Identify and copy every line of the material that contains the string "categories", treating uppercase and lowercase as distinct.

╔══

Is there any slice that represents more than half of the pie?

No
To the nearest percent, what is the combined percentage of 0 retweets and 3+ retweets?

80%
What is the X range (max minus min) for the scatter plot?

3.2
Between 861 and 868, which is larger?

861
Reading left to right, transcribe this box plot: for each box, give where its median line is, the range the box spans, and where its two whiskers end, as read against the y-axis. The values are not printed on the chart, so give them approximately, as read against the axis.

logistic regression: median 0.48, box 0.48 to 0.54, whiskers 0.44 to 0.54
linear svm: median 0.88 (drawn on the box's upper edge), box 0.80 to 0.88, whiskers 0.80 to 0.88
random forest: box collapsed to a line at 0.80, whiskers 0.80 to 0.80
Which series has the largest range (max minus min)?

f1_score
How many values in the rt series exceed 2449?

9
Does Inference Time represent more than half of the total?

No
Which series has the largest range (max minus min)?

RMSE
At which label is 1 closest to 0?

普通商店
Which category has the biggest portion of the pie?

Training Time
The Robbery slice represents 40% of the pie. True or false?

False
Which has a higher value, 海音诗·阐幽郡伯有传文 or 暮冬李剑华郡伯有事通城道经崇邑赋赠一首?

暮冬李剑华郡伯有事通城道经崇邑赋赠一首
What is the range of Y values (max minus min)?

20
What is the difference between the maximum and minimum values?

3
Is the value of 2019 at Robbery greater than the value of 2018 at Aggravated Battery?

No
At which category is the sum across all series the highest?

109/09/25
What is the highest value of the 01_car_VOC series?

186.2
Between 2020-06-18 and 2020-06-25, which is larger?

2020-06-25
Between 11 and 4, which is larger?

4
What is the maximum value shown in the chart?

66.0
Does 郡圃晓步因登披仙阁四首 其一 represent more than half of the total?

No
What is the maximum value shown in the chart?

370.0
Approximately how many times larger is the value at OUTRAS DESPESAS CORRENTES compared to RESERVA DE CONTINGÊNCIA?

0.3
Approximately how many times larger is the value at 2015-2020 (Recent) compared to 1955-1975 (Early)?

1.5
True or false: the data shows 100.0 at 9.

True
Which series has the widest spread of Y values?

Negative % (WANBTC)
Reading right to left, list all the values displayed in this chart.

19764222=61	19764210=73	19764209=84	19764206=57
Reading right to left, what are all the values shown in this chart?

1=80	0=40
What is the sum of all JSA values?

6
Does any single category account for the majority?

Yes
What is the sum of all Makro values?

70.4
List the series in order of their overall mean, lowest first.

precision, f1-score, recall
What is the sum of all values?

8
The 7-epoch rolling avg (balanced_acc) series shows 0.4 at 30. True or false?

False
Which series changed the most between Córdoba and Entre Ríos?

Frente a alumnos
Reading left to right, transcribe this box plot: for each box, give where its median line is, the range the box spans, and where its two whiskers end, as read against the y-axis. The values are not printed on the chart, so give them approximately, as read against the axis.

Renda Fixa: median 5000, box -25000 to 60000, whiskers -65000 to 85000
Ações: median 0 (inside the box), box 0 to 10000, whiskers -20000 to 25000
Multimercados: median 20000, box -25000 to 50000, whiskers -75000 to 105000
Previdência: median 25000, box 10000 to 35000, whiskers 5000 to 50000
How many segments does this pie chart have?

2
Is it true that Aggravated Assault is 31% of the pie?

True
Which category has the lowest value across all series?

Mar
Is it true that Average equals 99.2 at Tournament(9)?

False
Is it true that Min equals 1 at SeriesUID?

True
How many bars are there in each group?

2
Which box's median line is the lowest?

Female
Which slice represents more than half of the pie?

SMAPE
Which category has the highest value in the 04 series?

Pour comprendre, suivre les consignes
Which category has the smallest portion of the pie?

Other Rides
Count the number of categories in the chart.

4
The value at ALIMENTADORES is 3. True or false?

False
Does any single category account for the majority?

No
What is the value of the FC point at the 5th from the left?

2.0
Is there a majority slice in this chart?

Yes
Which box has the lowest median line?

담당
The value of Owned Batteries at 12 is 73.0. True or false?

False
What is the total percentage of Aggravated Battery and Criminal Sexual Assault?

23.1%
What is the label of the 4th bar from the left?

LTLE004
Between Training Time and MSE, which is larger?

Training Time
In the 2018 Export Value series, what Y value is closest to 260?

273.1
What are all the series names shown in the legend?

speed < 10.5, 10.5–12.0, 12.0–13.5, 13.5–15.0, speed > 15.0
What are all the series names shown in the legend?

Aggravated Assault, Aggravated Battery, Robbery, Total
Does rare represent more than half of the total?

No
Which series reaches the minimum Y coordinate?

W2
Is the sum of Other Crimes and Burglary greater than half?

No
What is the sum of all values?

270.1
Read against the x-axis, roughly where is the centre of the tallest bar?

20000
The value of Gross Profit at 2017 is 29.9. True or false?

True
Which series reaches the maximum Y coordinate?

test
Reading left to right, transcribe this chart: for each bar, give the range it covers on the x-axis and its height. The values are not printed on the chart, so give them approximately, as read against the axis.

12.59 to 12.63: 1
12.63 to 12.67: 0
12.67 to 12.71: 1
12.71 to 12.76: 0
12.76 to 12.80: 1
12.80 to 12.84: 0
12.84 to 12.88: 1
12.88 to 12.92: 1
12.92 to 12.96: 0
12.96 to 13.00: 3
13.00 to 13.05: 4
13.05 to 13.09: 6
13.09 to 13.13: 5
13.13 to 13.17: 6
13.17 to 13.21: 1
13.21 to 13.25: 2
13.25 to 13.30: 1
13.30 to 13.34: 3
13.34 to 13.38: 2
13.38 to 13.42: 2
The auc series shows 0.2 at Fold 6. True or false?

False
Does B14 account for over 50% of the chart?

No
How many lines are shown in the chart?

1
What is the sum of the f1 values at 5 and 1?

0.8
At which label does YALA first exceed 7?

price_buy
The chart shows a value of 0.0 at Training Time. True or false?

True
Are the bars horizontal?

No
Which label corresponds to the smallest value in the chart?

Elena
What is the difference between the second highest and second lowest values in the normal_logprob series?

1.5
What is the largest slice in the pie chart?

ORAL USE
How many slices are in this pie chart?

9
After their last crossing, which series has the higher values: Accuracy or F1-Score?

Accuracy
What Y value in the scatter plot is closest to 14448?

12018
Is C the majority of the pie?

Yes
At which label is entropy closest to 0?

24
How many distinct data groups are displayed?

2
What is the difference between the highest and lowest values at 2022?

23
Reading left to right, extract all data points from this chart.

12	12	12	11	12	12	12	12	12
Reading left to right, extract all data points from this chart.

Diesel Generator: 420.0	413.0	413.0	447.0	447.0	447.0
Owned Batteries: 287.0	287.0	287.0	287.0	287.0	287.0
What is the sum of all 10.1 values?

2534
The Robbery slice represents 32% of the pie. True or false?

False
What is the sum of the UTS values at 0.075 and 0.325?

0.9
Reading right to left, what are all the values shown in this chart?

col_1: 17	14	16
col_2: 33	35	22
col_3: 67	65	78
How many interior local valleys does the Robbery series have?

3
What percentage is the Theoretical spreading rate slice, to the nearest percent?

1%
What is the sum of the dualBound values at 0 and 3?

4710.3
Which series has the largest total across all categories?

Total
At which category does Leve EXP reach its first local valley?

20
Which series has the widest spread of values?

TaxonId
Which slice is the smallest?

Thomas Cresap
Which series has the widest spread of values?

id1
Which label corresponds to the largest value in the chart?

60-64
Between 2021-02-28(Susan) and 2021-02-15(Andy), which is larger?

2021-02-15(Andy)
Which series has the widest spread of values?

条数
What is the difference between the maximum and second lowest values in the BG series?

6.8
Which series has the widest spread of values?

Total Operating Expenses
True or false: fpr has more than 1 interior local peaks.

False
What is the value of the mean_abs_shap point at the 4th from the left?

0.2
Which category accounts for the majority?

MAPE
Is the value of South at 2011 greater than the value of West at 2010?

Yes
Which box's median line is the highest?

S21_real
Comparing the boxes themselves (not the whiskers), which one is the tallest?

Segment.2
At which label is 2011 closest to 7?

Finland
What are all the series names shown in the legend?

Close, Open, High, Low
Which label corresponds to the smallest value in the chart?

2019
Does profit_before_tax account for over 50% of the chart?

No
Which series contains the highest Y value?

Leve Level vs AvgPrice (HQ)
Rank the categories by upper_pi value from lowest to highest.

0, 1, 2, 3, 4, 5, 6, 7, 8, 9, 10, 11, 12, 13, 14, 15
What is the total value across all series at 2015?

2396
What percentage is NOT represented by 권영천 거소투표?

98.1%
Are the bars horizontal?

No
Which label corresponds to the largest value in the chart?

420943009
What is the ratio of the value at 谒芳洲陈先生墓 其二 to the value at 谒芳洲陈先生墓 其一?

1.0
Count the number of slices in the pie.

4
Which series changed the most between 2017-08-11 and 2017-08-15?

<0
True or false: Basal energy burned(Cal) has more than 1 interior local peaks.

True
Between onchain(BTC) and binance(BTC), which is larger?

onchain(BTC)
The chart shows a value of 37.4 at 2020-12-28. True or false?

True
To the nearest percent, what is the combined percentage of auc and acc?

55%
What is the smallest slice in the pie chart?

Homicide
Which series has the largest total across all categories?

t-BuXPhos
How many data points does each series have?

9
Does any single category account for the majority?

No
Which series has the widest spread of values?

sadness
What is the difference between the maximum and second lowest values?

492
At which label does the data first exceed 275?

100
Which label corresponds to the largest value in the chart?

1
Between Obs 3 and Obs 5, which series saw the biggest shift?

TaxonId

╚══

RESULT OF THIS TASK:
Count the number of categories in the chart.
Which series has the largest total across all categories?
Rank the categories by upper_pi value from lowest to highest.
Which series has the largest total across all categories?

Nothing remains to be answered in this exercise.